Professor Ciesielski probably sighed when he found out that he would be taking care of us since we were an inheritance from another teacher who had left.

We, on our part, we did panic because people had been saying things and it was not panic the type of a storm in a teacup, it was panic the size of a proper hurricane. Professor was said to be very strict, very accurate, very serious, a great scholar and a great brain and, in general, a force to be recognised. With time, we learnt that all of it was true but these were exactly the things made us respect him for and, really, feel extremely lucky that we were thus ‘inherited’.

I mean, it was not a bed of roses. Professor was tough and there was absolutely no way of cutting any, even the tiniest, corners throughout those two years of my research and dissertation. The job had to be done. Not getting things done was not an option. The very thought of not getting things done was not an option. It’s not that he would shout or get angry, he was the calmest person ever. You just did not want to disappoint him.

We were made to work hard but Professor was with us every step of the way, supporting and guiding and no wonder that we got great results. I also personally got spoilt for years to come as regards the role model for mentor and supervisor, strict but fair and supportive every step of the way. No idea if professor Ciesielski read about Vygotsky and the Zone of Proximal Development but he rocked it.

Coda

Today, I only wish, I could travel (or travel back in time) and return to all these classrooms to say ‘thank you’ and to tell my teachers that they did an excellent job and that they did inspire.
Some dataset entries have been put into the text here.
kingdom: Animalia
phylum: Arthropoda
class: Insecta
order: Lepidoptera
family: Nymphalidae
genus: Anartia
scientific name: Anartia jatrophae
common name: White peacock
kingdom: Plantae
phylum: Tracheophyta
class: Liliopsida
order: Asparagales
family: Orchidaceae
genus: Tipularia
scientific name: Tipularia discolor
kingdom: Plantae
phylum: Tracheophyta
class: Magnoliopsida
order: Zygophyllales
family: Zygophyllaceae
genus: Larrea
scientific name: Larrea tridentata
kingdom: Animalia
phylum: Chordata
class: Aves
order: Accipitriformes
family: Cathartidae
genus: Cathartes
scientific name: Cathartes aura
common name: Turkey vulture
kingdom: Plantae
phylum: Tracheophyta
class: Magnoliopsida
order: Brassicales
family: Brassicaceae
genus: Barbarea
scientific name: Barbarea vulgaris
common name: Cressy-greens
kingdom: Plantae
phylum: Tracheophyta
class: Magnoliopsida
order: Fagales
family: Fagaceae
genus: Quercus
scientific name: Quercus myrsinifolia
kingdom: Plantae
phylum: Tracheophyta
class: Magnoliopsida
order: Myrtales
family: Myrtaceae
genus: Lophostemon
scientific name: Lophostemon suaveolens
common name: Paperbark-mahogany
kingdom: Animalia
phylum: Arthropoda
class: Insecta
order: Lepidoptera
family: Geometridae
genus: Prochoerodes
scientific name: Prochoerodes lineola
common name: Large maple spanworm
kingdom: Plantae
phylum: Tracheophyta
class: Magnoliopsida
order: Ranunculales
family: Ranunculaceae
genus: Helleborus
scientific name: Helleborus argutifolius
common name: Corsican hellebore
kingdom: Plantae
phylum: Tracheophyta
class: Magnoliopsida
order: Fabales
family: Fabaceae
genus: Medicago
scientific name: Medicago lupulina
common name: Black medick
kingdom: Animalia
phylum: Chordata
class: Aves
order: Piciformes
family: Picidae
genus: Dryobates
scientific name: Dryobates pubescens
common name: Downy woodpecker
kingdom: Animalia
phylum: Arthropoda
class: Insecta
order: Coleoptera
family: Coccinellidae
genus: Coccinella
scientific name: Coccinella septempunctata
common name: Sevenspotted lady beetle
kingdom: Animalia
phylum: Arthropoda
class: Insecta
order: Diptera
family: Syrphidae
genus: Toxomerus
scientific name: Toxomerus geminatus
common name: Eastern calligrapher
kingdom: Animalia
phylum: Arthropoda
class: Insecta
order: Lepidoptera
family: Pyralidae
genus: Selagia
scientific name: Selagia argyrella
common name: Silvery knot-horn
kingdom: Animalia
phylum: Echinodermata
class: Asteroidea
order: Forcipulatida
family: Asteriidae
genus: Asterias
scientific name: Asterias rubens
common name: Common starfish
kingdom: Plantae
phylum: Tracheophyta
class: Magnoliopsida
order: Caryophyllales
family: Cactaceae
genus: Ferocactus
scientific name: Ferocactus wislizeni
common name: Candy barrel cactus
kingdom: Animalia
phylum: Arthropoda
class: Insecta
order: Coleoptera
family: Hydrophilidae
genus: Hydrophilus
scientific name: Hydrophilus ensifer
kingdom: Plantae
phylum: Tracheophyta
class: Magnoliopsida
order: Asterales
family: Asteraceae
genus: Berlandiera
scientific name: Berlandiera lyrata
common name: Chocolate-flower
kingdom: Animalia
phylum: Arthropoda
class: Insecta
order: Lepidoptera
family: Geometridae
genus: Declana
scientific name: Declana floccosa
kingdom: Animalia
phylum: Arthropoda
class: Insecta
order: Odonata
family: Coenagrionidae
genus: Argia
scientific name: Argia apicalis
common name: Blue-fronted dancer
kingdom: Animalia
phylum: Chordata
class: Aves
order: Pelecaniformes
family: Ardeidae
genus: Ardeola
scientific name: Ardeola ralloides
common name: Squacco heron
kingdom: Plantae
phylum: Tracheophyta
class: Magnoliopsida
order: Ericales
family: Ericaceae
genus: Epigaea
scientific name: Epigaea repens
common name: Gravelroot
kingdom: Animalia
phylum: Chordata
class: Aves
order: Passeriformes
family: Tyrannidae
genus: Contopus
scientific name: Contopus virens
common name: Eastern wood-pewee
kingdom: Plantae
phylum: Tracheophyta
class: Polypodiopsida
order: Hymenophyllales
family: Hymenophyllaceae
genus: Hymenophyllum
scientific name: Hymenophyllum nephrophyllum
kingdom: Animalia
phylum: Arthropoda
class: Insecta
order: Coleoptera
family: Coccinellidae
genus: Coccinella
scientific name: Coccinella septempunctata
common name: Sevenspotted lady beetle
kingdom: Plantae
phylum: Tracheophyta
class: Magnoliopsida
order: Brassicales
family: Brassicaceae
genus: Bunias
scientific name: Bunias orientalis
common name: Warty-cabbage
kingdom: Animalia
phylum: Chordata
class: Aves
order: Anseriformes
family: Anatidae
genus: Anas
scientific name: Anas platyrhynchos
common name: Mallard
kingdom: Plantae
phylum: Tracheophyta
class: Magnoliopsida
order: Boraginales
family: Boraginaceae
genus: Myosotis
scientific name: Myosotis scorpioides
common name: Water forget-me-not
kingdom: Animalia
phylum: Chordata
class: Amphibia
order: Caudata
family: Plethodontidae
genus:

Does it mean that I was the one happy child in the entire universe who was taught by the amazing teachers only? Ha! Of course not. There were teachers who made me cry, who humiliated me, who shouted at me, those who made me scared or very angry. Teachers who hated their job, those who were unfair and those who simply wasted my time. In some cases I knew it back then, in a few other cases, I realised it only when I became a teacher myself.

Alas, all these will remain anonymous, although, I guess, I should be grateful, I had a chance to learn ‘What not to do’ and this counts as ‘experience’, too.